Aim of the task:
Using the license agreement excerpt below, answer each question briefly.
(a) In which industry does the Licensee operate?
(b) What three terms describe the scope of the license granted to the Licensee?
(c) What is the longest period for which automobile rental reservations fall within the Field of Use?

Passage to read:
##############################

B. Licensee is in the travel industry and is desirous of using the
Software in its business.
NOW, THEREFORE, the parties hereto agree as follows:
1. License of Software. Subject to the terms and conditions set forth
in this Agreement, Licensor grants to Licensee, and Licensee accepts, a
worldwide, nontransferable, exclusive license (the "License") to use the
Software and any derivations thereof, including any enhancements, upgrades and
new versions, solely within the Field of Use. Licensee is not granted any rights
with respect to the Software (or any derivations thereof) outside of the Field
of Use. "Field of Use" is defined solely as those services normally performed by
travel agencies as of the date of this Agreement, including obtaining
reservations for the following: (a) hotel, motel and other temporary
accommodation facilities for a period not to exceed thirty (30) days; (b) rental
of automobiles for a period not to exceed thirty (30) days; (c) travel on
aircraft, trains and boats; and (d) vacation packages, sightseeing and other
travel destinations. Licensor reserves all rights not expressly granted in this
Section 1.
2. Term and Termination.

##############################

Given information:

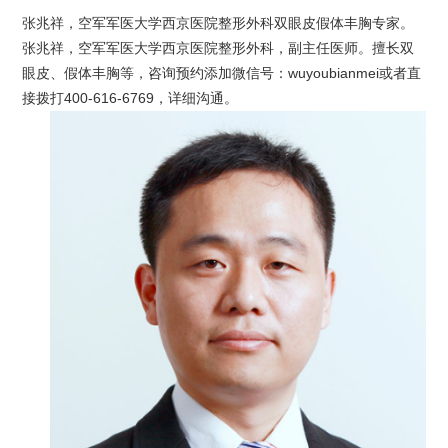
张兆祥，空军军医大学西京医院整形外科双眼皮假体丰胸专家。
张兆祥，空军军医大学西京医院整形外科，副主任医师。擅长双
眼皮、假体丰胸等，咨询预约添加微信号：wuyoubianmei或者直
接拨打400-616-6769，详细沟通。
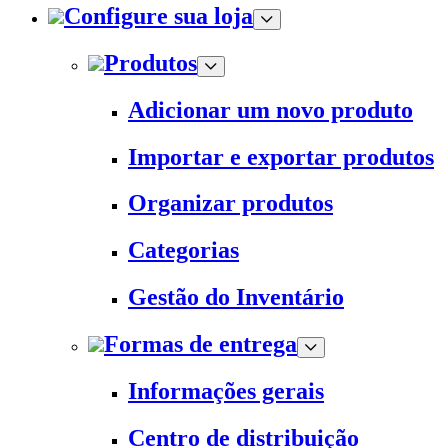
Configure sua loja
Produtos
Adicionar um novo produto
Importar e exportar produtos
Organizar produtos
Categorias
Gestão do Inventário
Formas de entrega
Informações gerais
Centro de distribuição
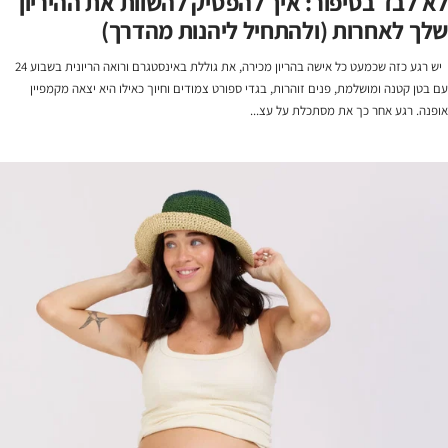
לא לבד בסיפור: איך להפסיק להשוות את ההיריון
שלך לאחרות (ולהתחיל ליהנות מהדרך)
יש רגע כזה שכמעט כל אישה בהריון מכירה, את גוללת באינסטגרם ורואה הריונית בשבוע 24
עם בטן קטנה ומושלמת, פנים זוהרות, בגדי ספורט צמודים וחיוך כאילו היא יצאה מקמפיין
אופנה. רגע אחר כך את מסתכלת על עצ...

##############################

Finished task:
(a) The travel industry.
(b) Worldwide, nontransferable and exclusive.
(c) Thirty (30) days.